No es eso, arguyen los internautas. En los blogs y los vídeos colgados en YouTube, la gente se queja de la brutalidad y de la saña. Internet ha difundido imágenes e información sobre este asunto como si la Tierra fuese una corrala de vecinos. Rápido. No todos aguantan a verlas. Quizá usted haya recibido un correo electrónico con fotos de calderones muertos y quizá lo haya reenviado. Fue lo que hizo la argentina Angy Haro. Luego abrió un grupo en Facebook contra la masacre. Otra integrante, Elisa Sarasqueta, envió una carta a la Embajada de Dinamarca en Argentina y le respondieron. Le agradecían la consulta y le informaban de que "las islas Feroe son una comunidad autónoma dentro del Reino de Dinamarca desde 1948". Que tienen "amplia competencia legislativa independiente", y ahí se encuentra la caza de calderones. Dinamarca no puede hacer nada. La Unión Europea, tampoco: las Feroe no pertenecen a ella. La misiva remite al Gobierno autónomo.
Johannes Eidesgaard es el primer ministro del archipiélago. Habló hace unos meses para la televisión ABC Australia: "Estamos tan aferrados a esta tradición porque nuestros ancestros sobrevivieron por la carne de cetáceo. Dependemos mucho del clima. Eso nos ha hecho pacientes. No somos los primeros en atacar. Los calderones son los que se acercan a la costa. No salimos al mar a cazarlos".
En su Gobierno también está Kate Sanderson. Es australiana, pero lleva en Tórshavn 22 años y su marido es natal de las Feroe. "¿Sabes qué decimos nosotros? Salva a los delfines calderones... para la cena". Y se ríe. "No están en peligro de extinción. En las islas sabemos que vivimos en un mundo globalizado y somos civilizados, pero queremos mantener estas habilidades. Tenemos una conciencia sostenible y no queremos acabar con los recursos porque dependemos del mar".
La mesa de trabajo de Sanderson siempre está llena de papeles.
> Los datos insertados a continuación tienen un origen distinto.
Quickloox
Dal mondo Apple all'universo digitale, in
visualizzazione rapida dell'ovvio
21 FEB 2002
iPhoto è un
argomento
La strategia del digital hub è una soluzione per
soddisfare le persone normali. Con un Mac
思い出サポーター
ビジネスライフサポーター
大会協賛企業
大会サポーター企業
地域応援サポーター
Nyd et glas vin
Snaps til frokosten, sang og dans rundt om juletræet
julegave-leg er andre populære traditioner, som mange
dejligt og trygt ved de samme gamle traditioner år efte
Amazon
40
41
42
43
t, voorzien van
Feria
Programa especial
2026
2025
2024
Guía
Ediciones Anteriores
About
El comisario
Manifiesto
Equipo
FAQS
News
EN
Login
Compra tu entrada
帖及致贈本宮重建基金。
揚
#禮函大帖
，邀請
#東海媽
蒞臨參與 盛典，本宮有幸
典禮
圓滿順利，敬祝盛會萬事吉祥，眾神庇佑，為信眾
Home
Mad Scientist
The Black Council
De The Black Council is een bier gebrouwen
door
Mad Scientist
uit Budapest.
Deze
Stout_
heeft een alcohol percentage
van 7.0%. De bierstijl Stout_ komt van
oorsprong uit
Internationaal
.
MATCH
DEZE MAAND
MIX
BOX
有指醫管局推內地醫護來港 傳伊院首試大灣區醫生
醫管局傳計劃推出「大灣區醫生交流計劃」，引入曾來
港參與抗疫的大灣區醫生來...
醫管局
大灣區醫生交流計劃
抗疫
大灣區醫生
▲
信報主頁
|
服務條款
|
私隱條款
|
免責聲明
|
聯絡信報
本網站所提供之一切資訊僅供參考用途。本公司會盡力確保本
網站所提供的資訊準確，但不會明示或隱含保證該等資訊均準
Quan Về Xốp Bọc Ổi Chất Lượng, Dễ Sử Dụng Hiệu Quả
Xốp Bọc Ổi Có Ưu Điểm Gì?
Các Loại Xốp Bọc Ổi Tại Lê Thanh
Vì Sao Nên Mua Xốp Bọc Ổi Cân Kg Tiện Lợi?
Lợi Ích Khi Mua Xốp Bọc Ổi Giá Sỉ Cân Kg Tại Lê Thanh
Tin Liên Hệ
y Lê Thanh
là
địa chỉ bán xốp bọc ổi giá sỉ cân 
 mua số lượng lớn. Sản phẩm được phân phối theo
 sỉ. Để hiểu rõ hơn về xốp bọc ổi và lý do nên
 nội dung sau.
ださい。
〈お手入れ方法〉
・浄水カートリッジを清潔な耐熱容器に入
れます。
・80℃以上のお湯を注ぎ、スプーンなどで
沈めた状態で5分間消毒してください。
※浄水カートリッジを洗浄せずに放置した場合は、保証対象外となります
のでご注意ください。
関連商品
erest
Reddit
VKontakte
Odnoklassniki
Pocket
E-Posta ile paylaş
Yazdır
Son cartas y postales de todas las partes del mundo. Llegan decenas al día. No hay que rebuscar mucho: "No me gusta lo que hacéis con los calderones" y "¿qué tipo de enfermos sois? Parad esto ya". Los remitentes sólo han querido expresar su rabia. Las letras son grandes, abiertas, amorfas. El trazo es movedizo. Son de niños que acaban de aprender a escribir.
Violencia como espectáculo popular
Sufren, sangran y agonizan mientras los humanos se divierten. Las corridas de toros se han convertido en el blanco de las críticas más frecuentes y cuentan con tantos detractores como admiradores. En España se celebran más fiestas populares con maltrato animal. La ONG Libera enumera algunas. Asegura que en localidades de Extremadura y La Rioja, jinetes a caballo agarran del cuello a gallos atados al suelo. El caballo continúa corriendo, con lo cual el cuello del ave se desgarra. En un pueblo de Guipúzcoa, siempre según esta ONG, se enterraban los pollos hasta el cuello para que los decapitaran los aldeanos. Toros, burros y aves son el blanco de una diversión atroz. Esta misma semana el Toro de la Vega, en Tordesillas (Valladolid) ha reavivado la polémica. Otras muestras del horror mundial son las peleas de gallos en países de Latinoamérica, la caza del zorro en el Reino Unido y la tortura de perros y gatos en Corea del Sur.